Stability analysis of viscoelastic Kelvin–Voigt fluid in anisotropic porous media in the presence of hydromagnetic, small suction and injection effect

The flow of fluids through porous media is fundamental to many scientific and engineering applications, including electrochromatography, micropumping systems, subsurface geological processes, polymer processing, and contaminated soil remediation. These systems often involve viscoelastic fluids such as polymer solutions, emulsions, suspensions, and biological fluids whose complex rheological properties significantly affect flow dynamics. This study offers a comprehensive linear stability analysis of a viscoelastic Kelvin–Voigt fluid flowing through an anisotropic porous medium under a uniform transverse magnetic field with boundary injection/suction effects. A modified Orr–Sommerfeld eigenvalue problem is derived using normal mode analysis and solved numerically via the Chebyshev spectral collocation method. The resulting profiles of perturbation growth rates, critical Reynolds numbers, and instability thresholds are systematically examined concerning key parameters, including the Kelvin–Voigt relaxation time, Darcy number, injection/suction Reynolds number, anisotropy coefficient, wavenumber, and Hartmann number.

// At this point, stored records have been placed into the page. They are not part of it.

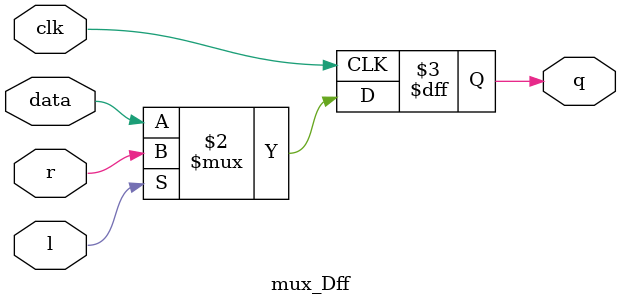
<source format=v>
module top_module (
	input [2:0] SW,      // R
	input [1:0] KEY,     // L and clk
	output [2:0] LEDR);  // Q

    mux_Dff ins1(
        .r(SW[2]), 
        .l(KEY[1]), 
        .clk(KEY[0]), 
        .data(LEDR[2]^LEDR[1]),
        .q(LEDR[2]));
    mux_Dff ins2(
        .r(SW[1]), 
        .l(KEY[1]), 
        .clk(KEY[0]), 
        .data(LEDR[0]),
        .q(LEDR[1]));
    mux_Dff ins3(
        .r(SW[0]), 
        .l(KEY[1]), 
        .clk(KEY[0]), 
        .data(LEDR[2]),
        .q(LEDR[0]));
endmodule

module mux_Dff (
    input r,l,clk,data,
    output q
);
    always @(posedge clk ) begin
        q <= l ? r : data;
    end
endmodule
</source>
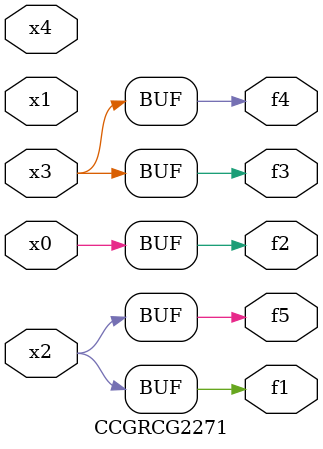
<source format=v>
module CCGRCG2271(
	input x0, x1, x2, x3, x4,
	output f1, f2, f3, f4, f5
);
	assign f1 = x2;
	assign f2 = x0;
	assign f3 = x3;
	assign f4 = x3;
	assign f5 = x2;
endmodule

</source>
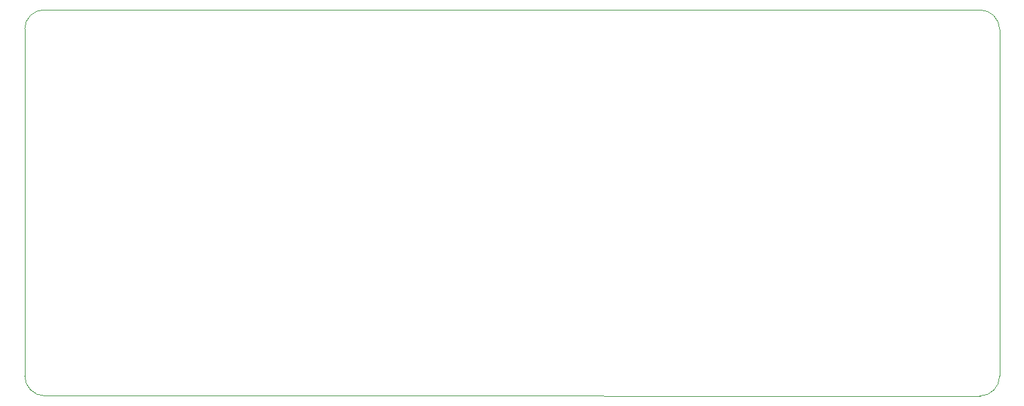
<source format=gm1>
%TF.GenerationSoftware,KiCad,Pcbnew,8.0.7*%
%TF.CreationDate,2025-02-07T13:56:59+02:00*%
%TF.ProjectId,W65C816 Debug Display,57363543-3831-4362-9044-656275672044,V1*%
%TF.SameCoordinates,Original*%
%TF.FileFunction,Profile,NP*%
%FSLAX46Y46*%
G04 Gerber Fmt 4.6, Leading zero omitted, Abs format (unit mm)*
G04 Created by KiCad (PCBNEW 8.0.7) date 2025-02-07 13:56:59*
%MOMM*%
%LPD*%
G01*
G04 APERTURE LIST*
%TA.AperFunction,Profile*%
%ADD10C,0.100000*%
%TD*%
G04 APERTURE END LIST*
D10*
X22923500Y-4762500D02*
X213415Y-4762500D01*
X-2349500Y-2199585D02*
X-2349500Y42659300D01*
X121071585Y45135800D02*
G75*
G02*
X123634500Y42572885I15J-2562900D01*
G01*
X123634500Y-2222500D02*
G75*
G02*
X121071585Y-4785400I-2562900J0D01*
G01*
X-2349500Y42659300D02*
G75*
G02*
X127000Y45135800I2476500J0D01*
G01*
X127000Y45135800D02*
X121071585Y45135800D01*
X213415Y-4762500D02*
G75*
G02*
X-2349500Y-2199585I-25J2562890D01*
G01*
X123634500Y-2222500D02*
X123634500Y42572885D01*
X22923500Y-4762500D02*
X24574500Y-4762500D01*
X121071585Y-4785415D02*
X24574500Y-4762500D01*
M02*

</source>
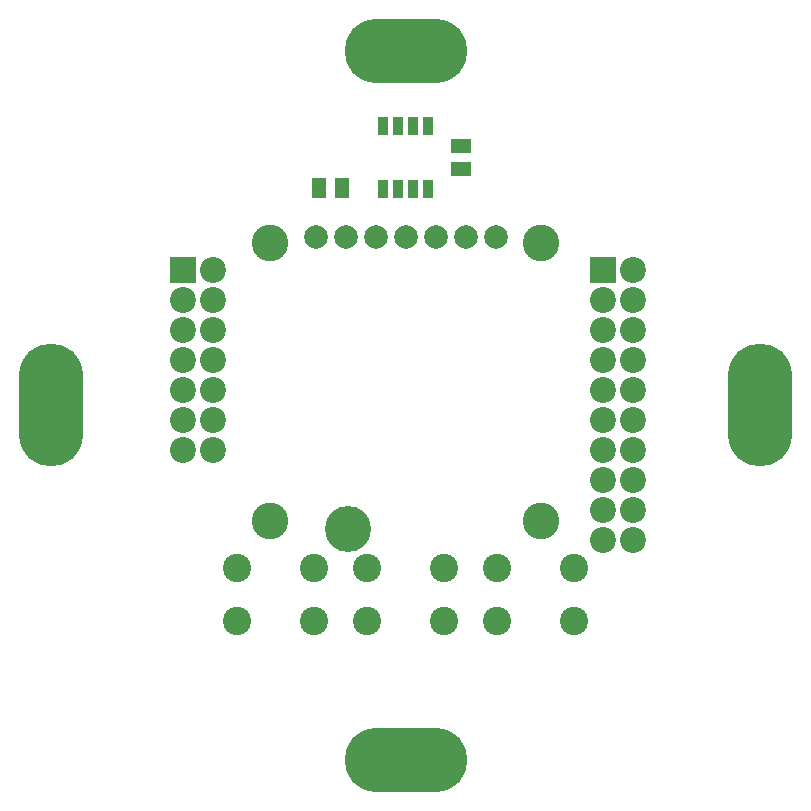
<source format=gbr>
G04 #@! TF.GenerationSoftware,KiCad,Pcbnew,5.0.0-fee4fd1~66~ubuntu16.04.1*
G04 #@! TF.CreationDate,2018-09-19T21:37:51+02:00*
G04 #@! TF.ProjectId,roomthermostat,726F6F6D746865726D6F737461742E6B,1*
G04 #@! TF.SameCoordinates,Original*
G04 #@! TF.FileFunction,Soldermask,Bot*
G04 #@! TF.FilePolarity,Negative*
%FSLAX46Y46*%
G04 Gerber Fmt 4.6, Leading zero omitted, Abs format (unit mm)*
G04 Created by KiCad (PCBNEW 5.0.0-fee4fd1~66~ubuntu16.04.1) date Wed Sep 19 21:37:51 2018*
%MOMM*%
%LPD*%
G01*
G04 APERTURE LIST*
%ADD10C,2.200000*%
%ADD11R,2.200000X2.200000*%
%ADD12C,3.900000*%
%ADD13O,10.400000X5.401260*%
%ADD14O,5.401260X10.400000*%
%ADD15R,1.289000X1.797000*%
%ADD16R,1.797000X1.289000*%
%ADD17C,3.100000*%
%ADD18C,2.000000*%
%ADD19R,0.908000X1.543000*%
%ADD20C,2.400000*%
G04 APERTURE END LIST*
D10*
G04 #@! TO.C,MOD1*
X80645000Y-104140000D03*
X78105000Y-104140000D03*
X80645000Y-101600000D03*
X78105000Y-101600000D03*
X80645000Y-99060000D03*
X78105000Y-99060000D03*
X80645000Y-96520000D03*
X78105000Y-96520000D03*
X80645000Y-93980000D03*
X78105000Y-93980000D03*
X80645000Y-91440000D03*
X78105000Y-91440000D03*
X80645000Y-88900000D03*
D11*
X78105000Y-88900000D03*
D10*
X116205000Y-111790000D03*
X113665000Y-111760000D03*
X116205000Y-109250000D03*
X113665000Y-109220000D03*
X116205000Y-106710000D03*
X113665000Y-106680000D03*
X116205000Y-104170000D03*
X113665000Y-104140000D03*
X116205000Y-101630000D03*
X113665000Y-101600000D03*
X116205000Y-99090000D03*
X113665000Y-99060000D03*
X116205000Y-96550000D03*
X113665000Y-96520000D03*
X116205000Y-93980000D03*
X113665000Y-93980000D03*
X116205000Y-91470000D03*
X113665000Y-91440000D03*
X116205000Y-88930000D03*
D11*
X113665000Y-88900000D03*
D12*
X92075000Y-110840000D03*
G04 #@! TD*
D13*
G04 #@! TO.C,H1*
X96915000Y-70370000D03*
G04 #@! TD*
D14*
G04 #@! TO.C,H4*
X66915000Y-100370000D03*
G04 #@! TD*
G04 #@! TO.C,H2*
X126915000Y-100370000D03*
G04 #@! TD*
D13*
G04 #@! TO.C,H3*
X96915000Y-130370000D03*
G04 #@! TD*
D15*
G04 #@! TO.C,C1*
X91517500Y-81955000D03*
X89612500Y-81955000D03*
G04 #@! TD*
D16*
G04 #@! TO.C,C2*
X101600000Y-80327500D03*
X101600000Y-78422500D03*
G04 #@! TD*
D17*
G04 #@! TO.C,MOD2*
X108415000Y-86620000D03*
X85415000Y-86620000D03*
X85415000Y-110120000D03*
X108415000Y-110120000D03*
D18*
X96915000Y-86120000D03*
X99455000Y-86120000D03*
X101995000Y-86120000D03*
X104535000Y-86120000D03*
X94375000Y-86120000D03*
X91835000Y-86120000D03*
X89295000Y-86120000D03*
G04 #@! TD*
D19*
G04 #@! TO.C,U1*
X98820000Y-76748000D03*
X98820000Y-82082000D03*
X97550000Y-76748000D03*
X96280000Y-76748000D03*
X95010000Y-76748000D03*
X97550000Y-82082000D03*
X96280000Y-82082000D03*
X95010000Y-82082000D03*
G04 #@! TD*
D20*
G04 #@! TO.C,S1*
X82665000Y-114120000D03*
X82665000Y-118620000D03*
X89165000Y-114120000D03*
X89165000Y-118620000D03*
G04 #@! TD*
G04 #@! TO.C,S2*
X93665000Y-114120000D03*
X93665000Y-118620000D03*
X100165000Y-114120000D03*
X100165000Y-118620000D03*
G04 #@! TD*
G04 #@! TO.C,S3*
X104665000Y-114120000D03*
X104665000Y-118620000D03*
X111165000Y-114120000D03*
X111165000Y-118620000D03*
G04 #@! TD*
M02*

</source>
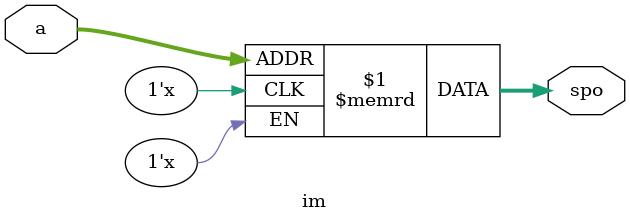
<source format=v>
module im( a , spo )                           ;

  input           [11:2]           a            ;
  output          [31:0]           spo            ;

  reg             [31:0]           ROM[255:0]     ;

  assign    spo    =              ROM[a]    ; // word aligned
/*
always @(a) begin
  $display("PC = 0x%3X,  instr = 0x%8X,   line=%3d", a, spo,a/4+1); // used for debug
end
*/
  
endmodule  

</source>
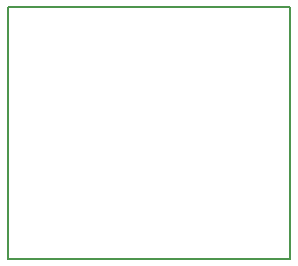
<source format=gbr>
G04 #@! TF.FileFunction,Profile,NP*
%FSLAX46Y46*%
G04 Gerber Fmt 4.6, Leading zero omitted, Abs format (unit mm)*
G04 Created by KiCad (PCBNEW 4.0.2-stable) date 9/13/2016 3:03:07 PM*
%MOMM*%
G01*
G04 APERTURE LIST*
%ADD10C,0.100000*%
%ADD11C,0.150000*%
G04 APERTURE END LIST*
D10*
D11*
X135382000Y-108458000D02*
X135382000Y-87122000D01*
X159258000Y-108458000D02*
X135382000Y-108458000D01*
X159258000Y-87122000D02*
X159258000Y-108458000D01*
X135382000Y-87122000D02*
X159258000Y-87122000D01*
M02*

</source>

The analysis shows that higher Darcy and wave numbers stabilise the flow, while moderate injection/suction increases stability by raising the critical Reynolds number and delaying instability onset. The transverse magnetic field reduces flow disturbances through Lorentz force effects, decreasing kinetic energy and fostering laminar flow. Conversely, mechanical anisotropy enhances velocity fluctuations and destabilises the flow. These results deepen the understanding of stability mechanisms in viscoelastic media and are relevant for applications such as polymer extrusion, MHD transport, nuclear cooling systems, chemical reactors, and advanced manufacturing processes in aerospace and biomedical engineering.